Two English Cathedrals

Exeter Cathedral, Devon, England

On a recent visit to the UK, I was delighted to check off two items from my substantial bucket list—both medieval cathedrals and each unique in their own way. The first was Exeter Cathedral in Devon. Somewhat squat and cramped at first view, Exeter, when approached from the west, betrays a seeming over familiarity with the bustling commercial streets surrounding it, with only a low stone wall as a barrier.

Exeter Cathedral, West Front

The west front, though resplendent with many fine carvings, lacks both the solid grandeur of flanking towers, as at Lincoln, or the splendid focal point of a soaring central spire, as at Salisbury.

Instead, further back, the current building incorporates two rather simple towers from an earlier structure on the site (see photo below). The result is practical but underwhelming.

Exeter Cathedral from the NW. Note the earlier tower at left.
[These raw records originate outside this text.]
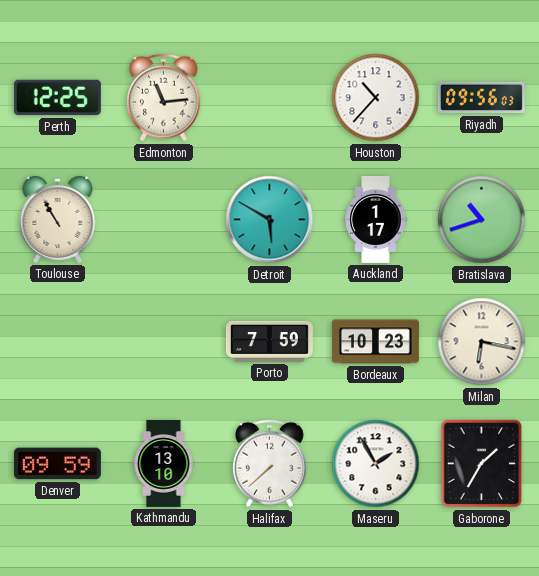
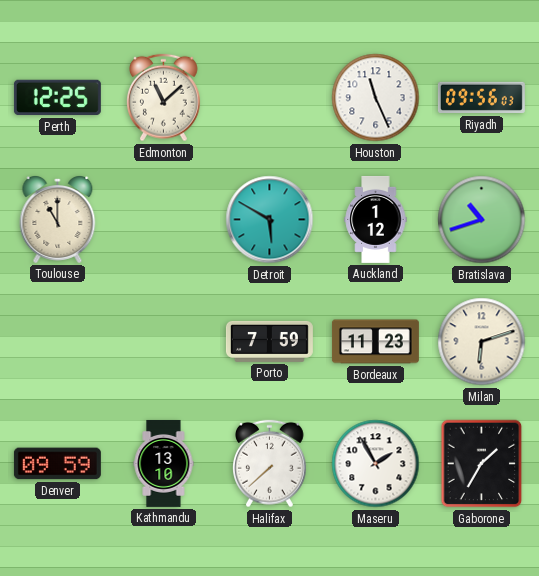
Edmonton: 11:14 -> 11:08
Houston: 10:37 -> 11:26
Toulouse: 10:55 -> 11:00
Auckland: 1:17 -> 1:12
Bordeaux: 10:23 -> 11:23
Milan: 6:17 -> 6:12
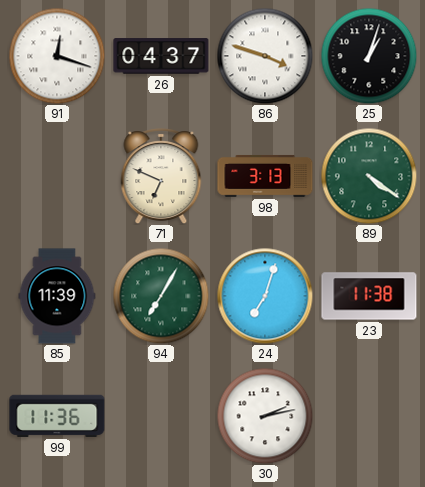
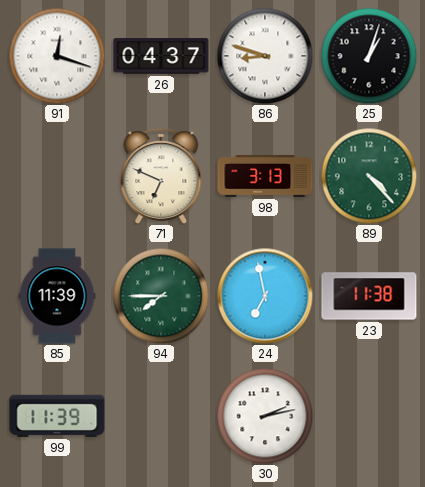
86: 3:48 -> 8:48
89: 4:21 -> 4:23
94: 7:05 -> 7:45
24: 7:03 -> 6:58
99: 11:36 -> 11:39
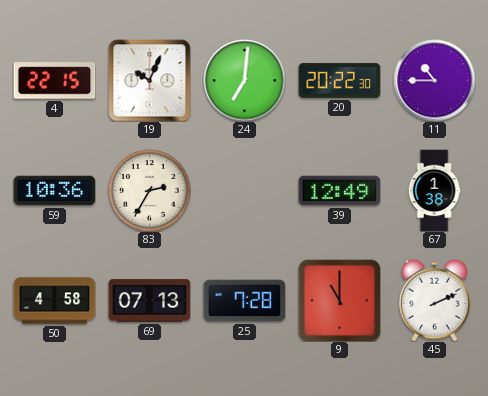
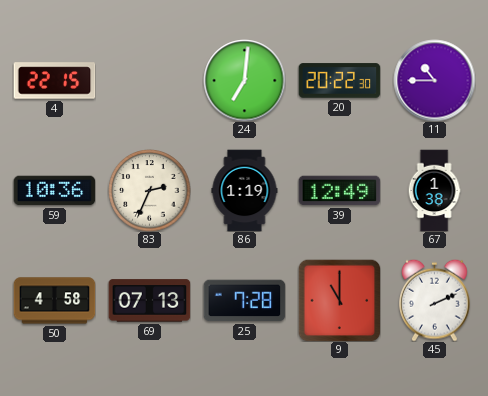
19: 10:04 -> none
83: 2:35 -> 2:34
86: none -> 1:19
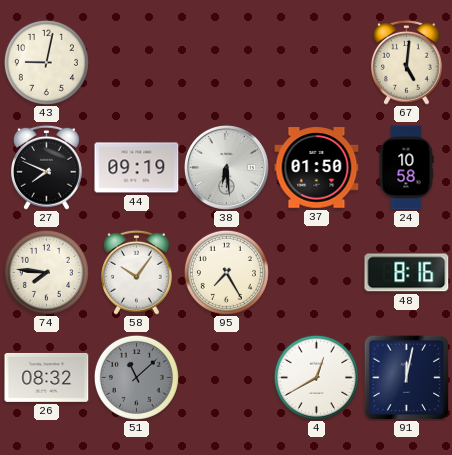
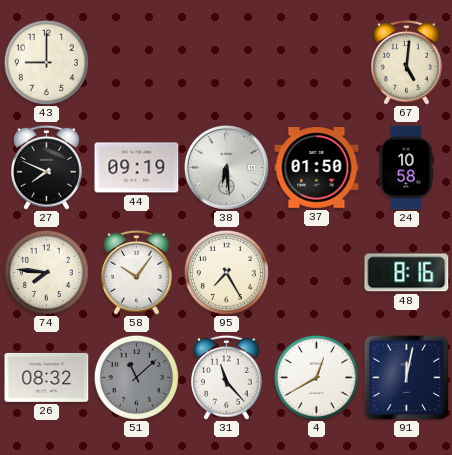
43: 9:02 -> 9:00
31: none -> 11:23
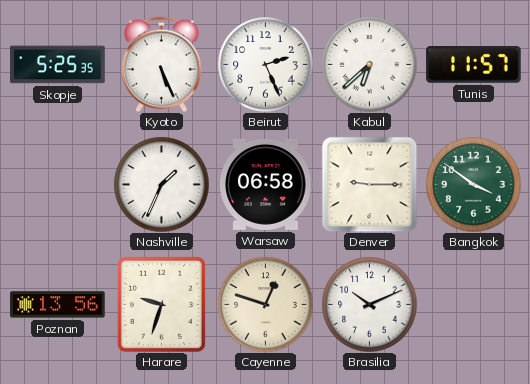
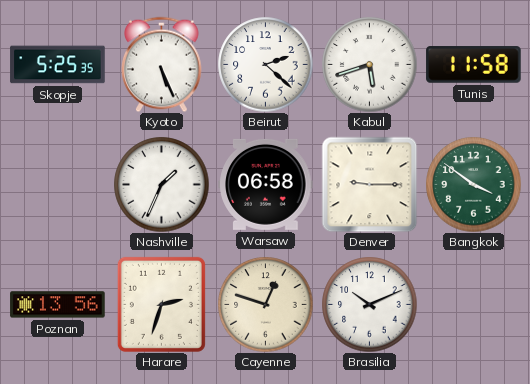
Beirut: 2:26 -> 2:22
Kabul: 6:38 -> 5:42
Tunis: 11:57 -> 11:58
Harare: 9:33 -> 2:33
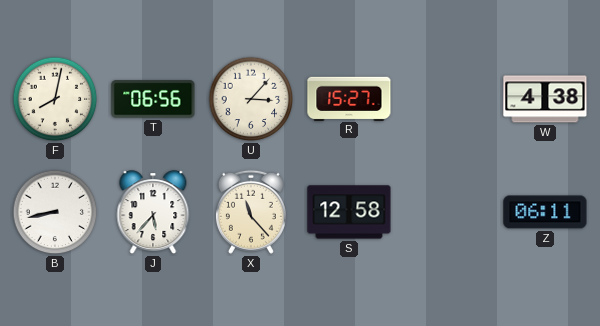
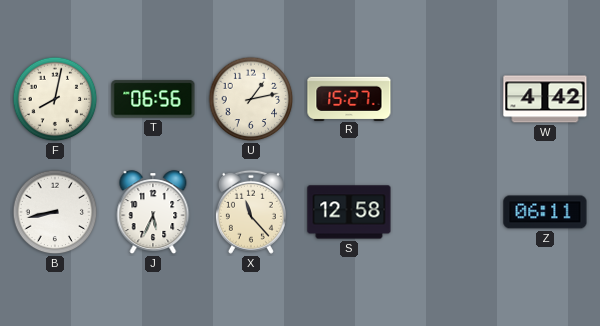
U: 3:07 -> 1:13
W: 4:38 -> 4:42
J: 5:37 -> 5:34
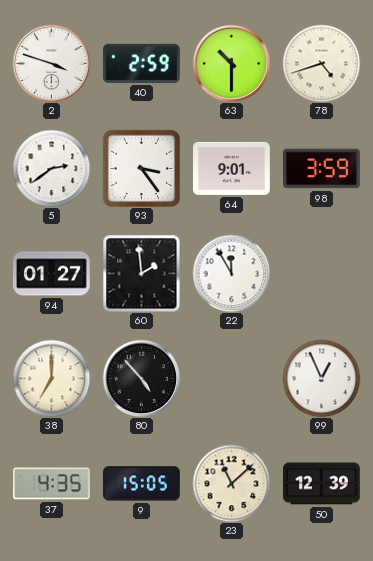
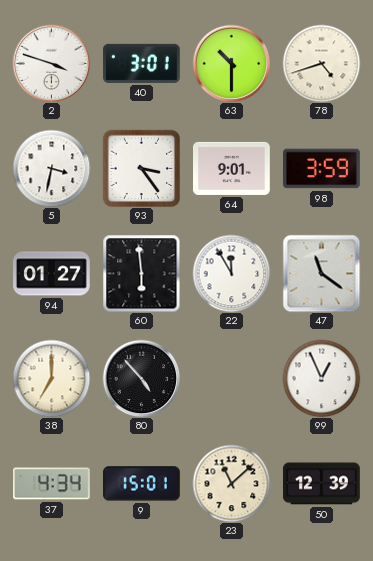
40: 2:59 -> 3:01
5: 2:39 -> 3:32
60: 1:59 -> 5:59
47: none -> 11:21
37: 4:35 -> 4:34
9: 15:05 -> 15:01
But it this very economy on the exterior which creates an opportunity for astonishment on the interior. You see, most gothic cathedrals, being built in the shape of a cross, have a central tower rising from the crossing—the point where the two bars of the cross intersect. This tower, usually hollow at its base, while creating a soaring interior space, also interrupts the line of the nave, often making it appear shorter than it really is. But at Exeter, without a central tower, the nave runs in one uninterrupted line all the way from front to back. The effect is stunning.
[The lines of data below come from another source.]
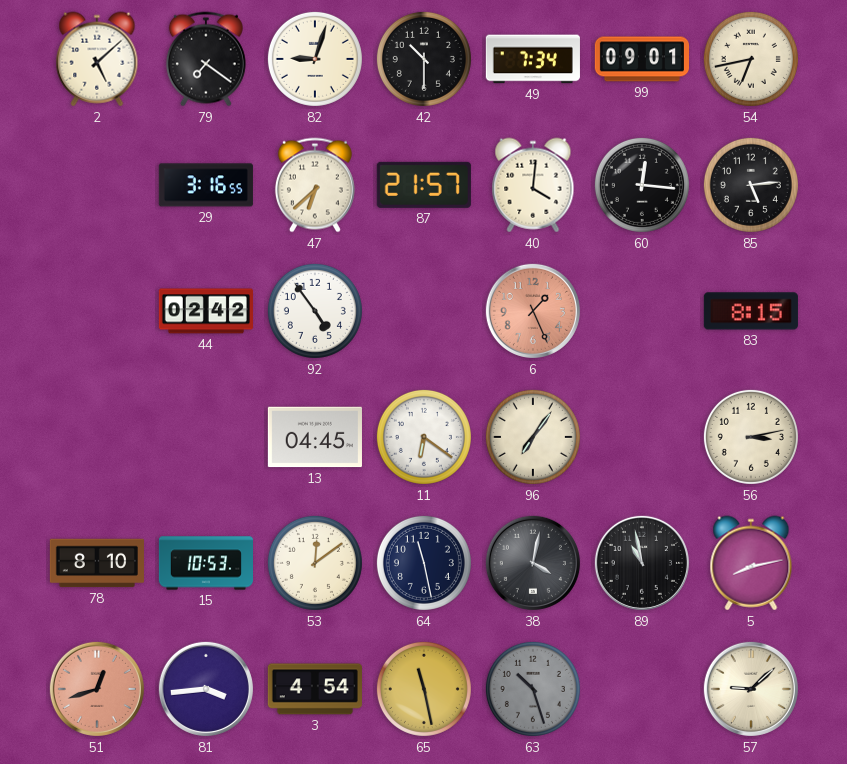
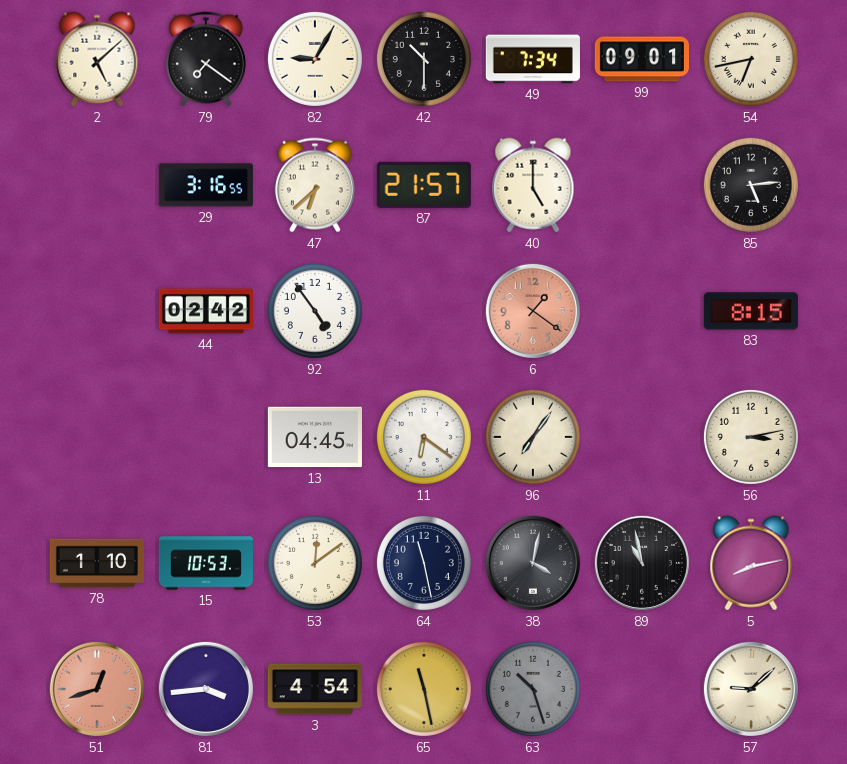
82: 9:03 -> 9:05
40: 4:01 -> 5:00
60: 12:16 -> none
6: 1:26 -> 1:21
78: 8:10 -> 1:10
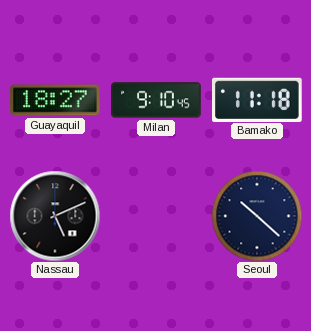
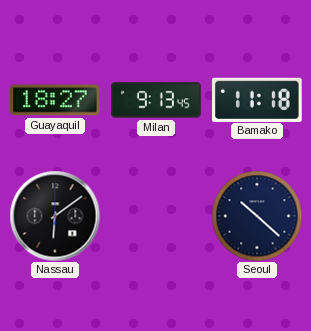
Milan: 9:10 -> 9:13
Nassau: 5:11 -> 6:09
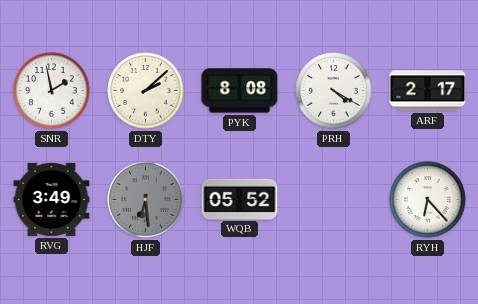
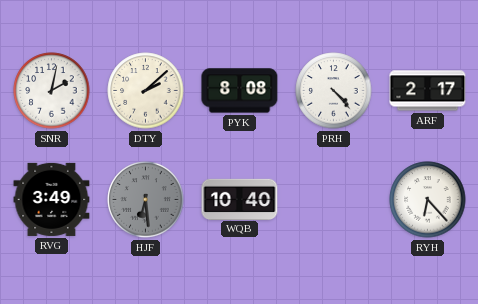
SNR: 1:58 -> 2:02
PRH: 4:20 -> 4:23
WQB: 05:52 -> 10:40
The ribbed vaulting with its enormous and brightly colored roof bosses at each intersection, accentuate the effect. These roof bosses, when viewed from ground level, appear much smaller than they actually are. See the photo above for scale.

To all of this, add the presence of one of the oldest surviving sets of medieval misericords and, for me at least, you have the makings of a great afternoon out.

Wells Cathedral, Somerset, England

Later in the week, I had the privilege of visiting Wells Cathedral in Somerset. I had wanted to visit Wells for as long as I can remember, and it didn’t disappoint. Set amid extensive walled grounds, Wells gave the opposite impression of Exeter. Though open to the public, visitors to the cathedral precincts are required to pass through a set of massive arched stone gateways to enter, as though leaving the clamor and avarice of the secular world and entering another world altogether. The beautiful west front, looking out over a broad, manicured lawn and graced by two large flanking towers was all that a medieval cathedral should be. And set back astride the crossing and yet soaring over all, was the great central tower, visible from miles around—the very tower which was the cause of the cathedral’s crowning glory, its unique scissor arches. In the early 14th century, it was decided to add another story to the tower, bringing it to its present height. The added weight created excessive strain on the walls below and cracks began to appear. The interior arches were thickened but to no avail. The tower began to lean. Faced with imminent disaster, the master mason, William Joy, proposed a solution—the beautiful yet functional scissor arches.

Nothing else like them survives from the period, although it is thought that Glastonbury Abbey, now a ruin, may have had something similar. As I circled the crossing, looking at this architectural curiosity from every angle, an analogy began to form. William Joy had taken an awful situation, filled with danger, fear, and disappointment and had turned it into a thing of beauty and utility. How often does God do the same in our own lives when we lean into Him even when He feels furthest away? When we trust Him just as things appear at their most hopeless.

Less serious contemplation came in the form of the whimsical yet fascinating medieval clock with its colorful jousting knights. Doing battle on the quarter hour for over 600 years, the red knight has now unseated the long-suffering buff knight over 60,000 times.

But the highlight of the visit had to be a private tour of the cathedral’s extensive chained library. Before the advent of the printing press, books were so valuable that they were literally chained to the shelves upon which they were stored. Although very few of the surviving books are actually from the period, it was still quite a fascinating experience.